Em suma, às vezes, os próprios traços que fazem ou fizeram a grandeza de uma cultura se tornam, para ela, um passivo.

ccalligari@uol.com.br

Um comentário:

  1. Olá, Contardo.

    De Porto Alegre, leio teus artigos na Folha. Este me chamou atenção em especial pela situação que o marido de uma amiga está atravessando na Califórnia e que venho acompanhando à distância. Também incrédula pela ausência de um sistema de saúde universal naquele país, enviei teu artigo na minha própria versão para o casal.
    Por achar pertinente para engrossar o caldo da tua argumentação, tomo a liberdade de copiar abaixo comentário postado pelo próprio em um debate sobre o tema.

    Abraço,

    Ana Luiza

    'Racism and the Healthcare Debate

    There’s something being left unsaid in the national healthcare debate. No one is willing to talk about the 800-pound enchilada in the room: Racism. From what I’ve seen of the opponents of universal healthcare, they’re of the Caucasian persuasion. And I ask myself, what does that say?

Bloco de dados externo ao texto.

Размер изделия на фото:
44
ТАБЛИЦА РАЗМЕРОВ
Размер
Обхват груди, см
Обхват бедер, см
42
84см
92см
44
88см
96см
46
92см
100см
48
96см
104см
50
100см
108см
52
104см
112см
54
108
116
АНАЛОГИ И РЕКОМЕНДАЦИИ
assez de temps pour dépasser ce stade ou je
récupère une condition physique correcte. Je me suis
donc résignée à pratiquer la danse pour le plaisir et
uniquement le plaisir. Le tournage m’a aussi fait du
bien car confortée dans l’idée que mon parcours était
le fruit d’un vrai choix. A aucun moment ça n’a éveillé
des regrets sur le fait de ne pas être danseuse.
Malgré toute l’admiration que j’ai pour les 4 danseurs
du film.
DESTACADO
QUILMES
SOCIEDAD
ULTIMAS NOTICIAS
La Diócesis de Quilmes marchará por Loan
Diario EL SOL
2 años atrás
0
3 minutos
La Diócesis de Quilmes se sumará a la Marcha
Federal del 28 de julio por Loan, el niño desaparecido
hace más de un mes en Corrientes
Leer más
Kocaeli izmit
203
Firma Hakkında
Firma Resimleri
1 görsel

    I should tell you a few things about myself. I’m white, middle class, and until my recent diagnosis and treatment for cancer, I thought I had me some of that ‘Gold-Plated” insurance coverage I’d been hearing about. It ends up that after fifteen years of paying expensive monthly premiums, my gold-plating wasn’t 24 carrot. On top of having to cover twenty percent of my medical costs, there are some crucial, and very expensive items, that my policy wouldn’t cover.

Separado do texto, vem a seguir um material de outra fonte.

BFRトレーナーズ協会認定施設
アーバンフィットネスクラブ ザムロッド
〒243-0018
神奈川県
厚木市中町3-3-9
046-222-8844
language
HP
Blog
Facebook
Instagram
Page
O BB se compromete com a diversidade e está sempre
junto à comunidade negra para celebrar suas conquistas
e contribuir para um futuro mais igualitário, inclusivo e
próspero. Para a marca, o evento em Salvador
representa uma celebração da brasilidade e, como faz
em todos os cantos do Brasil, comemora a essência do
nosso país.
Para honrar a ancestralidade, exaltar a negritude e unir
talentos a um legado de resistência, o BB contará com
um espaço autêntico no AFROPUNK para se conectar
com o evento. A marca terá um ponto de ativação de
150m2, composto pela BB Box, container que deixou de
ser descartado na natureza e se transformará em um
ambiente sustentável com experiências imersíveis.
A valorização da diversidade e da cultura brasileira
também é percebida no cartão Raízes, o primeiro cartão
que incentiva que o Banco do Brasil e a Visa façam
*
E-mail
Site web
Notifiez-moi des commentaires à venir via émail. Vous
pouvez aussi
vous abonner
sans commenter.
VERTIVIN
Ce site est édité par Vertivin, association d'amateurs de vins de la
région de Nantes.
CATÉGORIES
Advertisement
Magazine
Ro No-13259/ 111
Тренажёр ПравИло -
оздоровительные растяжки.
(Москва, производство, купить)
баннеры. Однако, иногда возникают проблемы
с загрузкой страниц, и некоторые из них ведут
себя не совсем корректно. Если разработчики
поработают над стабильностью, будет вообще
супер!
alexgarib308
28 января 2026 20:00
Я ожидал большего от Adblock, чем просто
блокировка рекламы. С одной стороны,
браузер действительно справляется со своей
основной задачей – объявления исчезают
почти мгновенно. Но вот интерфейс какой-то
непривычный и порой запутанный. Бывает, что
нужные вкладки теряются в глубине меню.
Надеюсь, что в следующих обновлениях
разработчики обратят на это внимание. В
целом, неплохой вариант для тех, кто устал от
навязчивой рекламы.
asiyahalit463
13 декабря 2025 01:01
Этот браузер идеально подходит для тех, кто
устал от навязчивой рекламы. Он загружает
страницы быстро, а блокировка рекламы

    I can’t fathom why anyone would be opposed to allowing all Americans access to decent healthcare. I understand the motivation of those who profit from our current system: Insurance companies, pharmaceutical giants, and politicians who take cash from lobbyists. They’re all driven by greed. But what about the average citizen? Why are they against the idea?

    Their argument about not wanting government intrusion doesn’t work for me. Look at Medicare. That’s a government-administered program that provides universal coverage to people starting at age sixty-five. I haven’t heard one opponent of universal health care say that program should be cut. Quite the contrary. These same people kick and scream if anyone dare talk about changes to that truly gold-plated coverage.

    Why then, are people opposed to creating a safety net for all, regardless of age? I can only come to one conclusion. The average citizen opposed to universal coverage is using the “keep government hands off my healthcare” argument to hide the fact that racism, ethnic and economic racism, is driving their opposition. These seem to be the same anti-immigration, English-only folks who use rhetoric and false logic to hide their ugly, self-serving nature. So yes, I think racism is playing a huge, silent role in this all-important issue. That, and the fact that most, if not all, of the opponents to universal healthcare haven’t been truly sick. At least, not yet.